Evolution of Quantum Criticality in CeNi_{9-x}Cu_xGe_4

TL;DR

This study investigates how chemical substitution in CeNi_{9-x}Cu_xGe_4 tunes its ground state from non-magnetic to magnetically ordered, revealing a quantum critical point linked to changes in crystal field degeneracy and Kondo-RKKY balance.

Contribution

It demonstrates a substitution-driven quantum phase transition involving both Kondo-RKKY competition and crystal field degeneracy reduction, a novel finding in heavy fermion systems.

Findings

Quantum critical behavior observed at x ~ 0.4.

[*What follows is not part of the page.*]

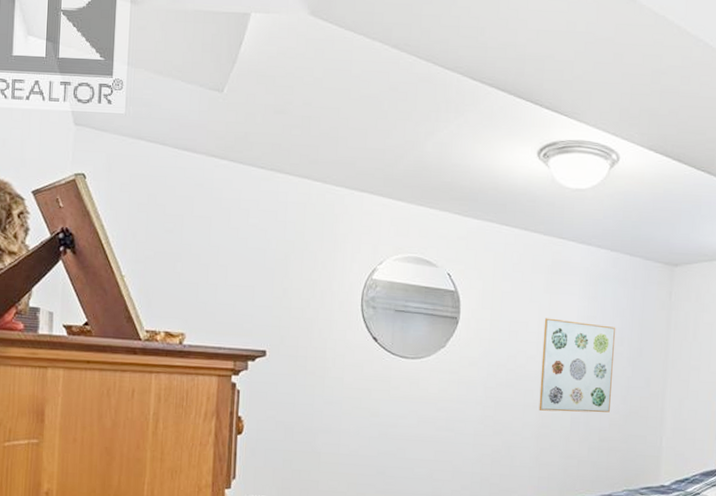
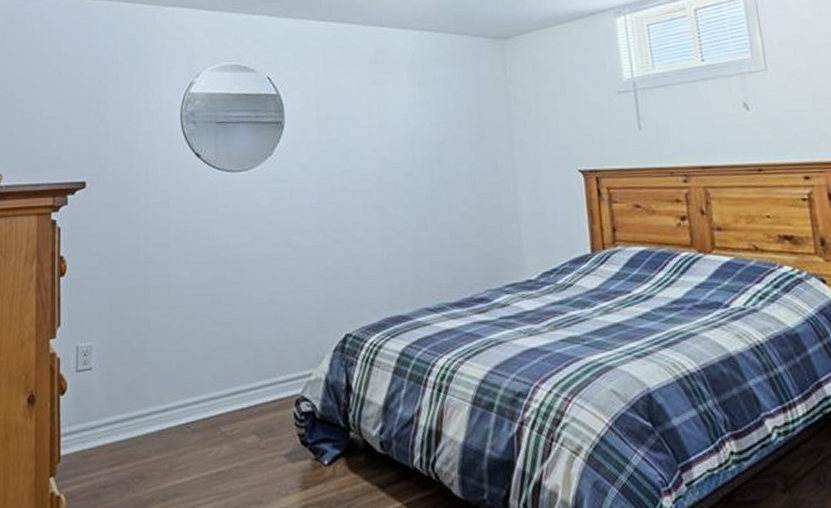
wall art: present [539,318,616,413] -> none [374,110,458,211]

Ground state evolves from non-magnetic to magnetic with Cu substitution.

First system linking substitution-driven quantum phase transition with crystal field degeneracy change.

Abstract

Crystal structure, specific heat, thermal expansion, magnetic susceptibility and electrical resistivity studies of the heavy fermion system CeNi_{9-x}Cu_xGe_4 (0 <= x <= 1) reveal a continuous tuning of the ground state by Ni/Cu substitution from an effectively fourfold degenerate non-magnetic Kondo ground state of CeNi_9Ge_4 (with pronounced non-Fermi-liquid features) towards a magnetically ordered, effectively twofold degenerate ground state in CeNi_8CuGe_4 with T_N = 175 +- 5 mK. Quantum critical behavior, C/T ~ \chi ~ -ln(T), is observed for x about 0.4. Hitherto, CeNi_{9-x}Cu_xGe_4 represents the first system where a substitution-driven quantum phase transition is connected not only with changes of the relative strength of Kondo effect and RKKY interaction, but also with a reduction of the effective crystal field ground state degeneracy.